Please rewrite the text of these rows with "kuchni" swapped for "salonu" and everything else unchanged. Leave the pictures out of your answer.

** Information shown follows **

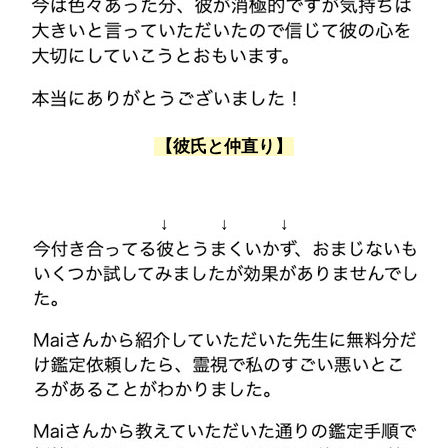
【彼氏と仲直り】
↓ ↓ ↓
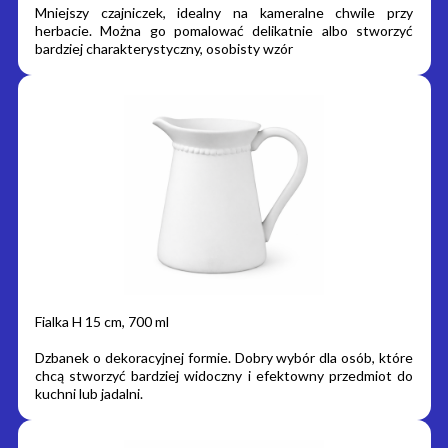
Mniejszy czajniczek, idealny na kameralne chwile przy
herbacie. Można go pomalować delikatnie albo stworzyć
bardziej charakterystyczny, osobisty wzór
Fialka H 15 cm, 700 ml
Dzbanek o dekoracyjnej formie. Dobry wybór dla osób, które
chcą stworzyć bardziej widoczny i efektowny przedmiot do
kuchni lub jadalni.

** End of Information shown **

> _Solution_:
【彼氏と仲直り】
↓ ↓ ↓
Mniejszy czajniczek, idealny na kameralne chwile przy
herbacie. Można go pomalować delikatnie albo stworzyć
bardziej charakterystyczny, osobisty wzór
Fialka H 15 cm, 700 ml
Dzbanek o dekoracyjnej formie. Dobry wybór dla osób, które
chcą stworzyć bardziej widoczny i efektowny przedmiot do
salonu lub jadalni.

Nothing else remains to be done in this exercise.